As I was getting up from the teacher cluster, Ronrico Asparagus and Jenny Mangey entered the Cage and rushed me so fast I flinched. “We have questions,” said Mangey.
The two of them came across the room with me and when I turned my head to look at Benji, he made a crumpled face = “Why is Asparagus walking beside you as though he were other than a longtime foe of ours?”
At my carrel, I sat, and Mangey handed me a piece of paper that looked like
WE DAMAGE
DAMAGE WE
WE DAMAGE WE
“Which one is right?” Mangey said.
I stared at the words, trying to understand.

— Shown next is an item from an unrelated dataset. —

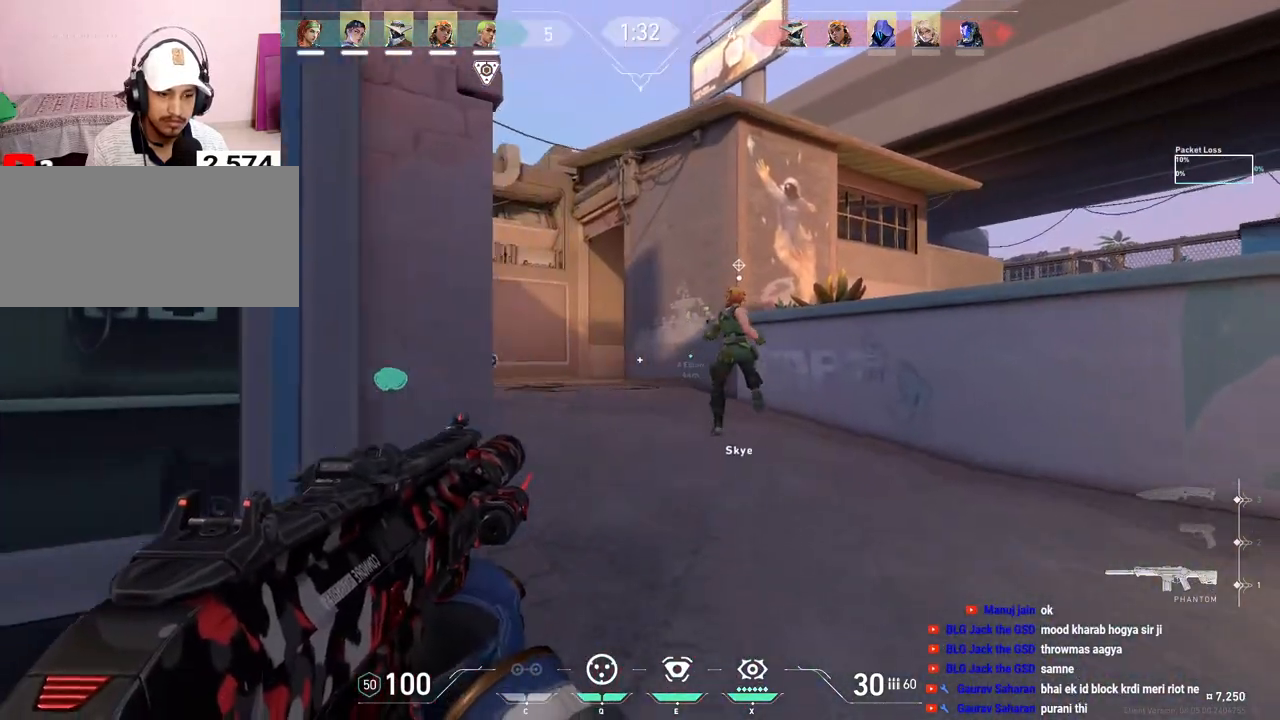
{"keys": ["w"], "mouse": [], "events": []}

Mangey leaned in close. She was bright pink along the hairline from scratching. Ronrico leaned in close, too, not smelling like pee. If his pee was as pungent as it was said to be, then he did not get any on his pants, which was a blessing. I had never peed beside him, so I didn’t know the true strength of his pee’s smell. The “Ronrico Asparagus has pee so pungent” saying was invented before I got to Aptakisic. Most people said Nakamook invented it, but Nakamook said it was the Janitor. I thought it was Nakamook. It was just the kind of pithy saying Benji would’ve invented, and he was the kind of person who would have given credit to someone else for it, if giving credit to someone else would have made it funnier, which it definitely would have since the Janitor was Ronrico’s closest friend, and his being the inventor would not only be very kaufman — the only thing more kaufman than to sniff a friend’s pee was to sniff a friend’s pee and then speak of what you’d sniffed — but would augment the saying with a sub-plot of betrayal.
“Which one?” Mangey said to me.
Ronrico said, “It’s one of the first two. I know it.”
Mangey whispered, “Ronrico was bombing the lunch tables and the bleachers with the first two, and he thought he was so smart, but I told him he was not so smart and that he should write WE on both sides of DAMAGE.”
Ronrico said, “You didn’t say which side of damage we were on, Gurion, but you did say we were on the side of it; not the sideszzz of it. You said the side.”
Oh! At the end of Group you mean, I said.
“Yeah,” Mangey said. “What do you think we mean? Jeez.”
The Janitor came over, and he leaned in. That was three people leaning close to me. I thought: Now it is a huddle. I thought: Don’t touch my head.
Ronrico said, “Back off a little, Mikey.”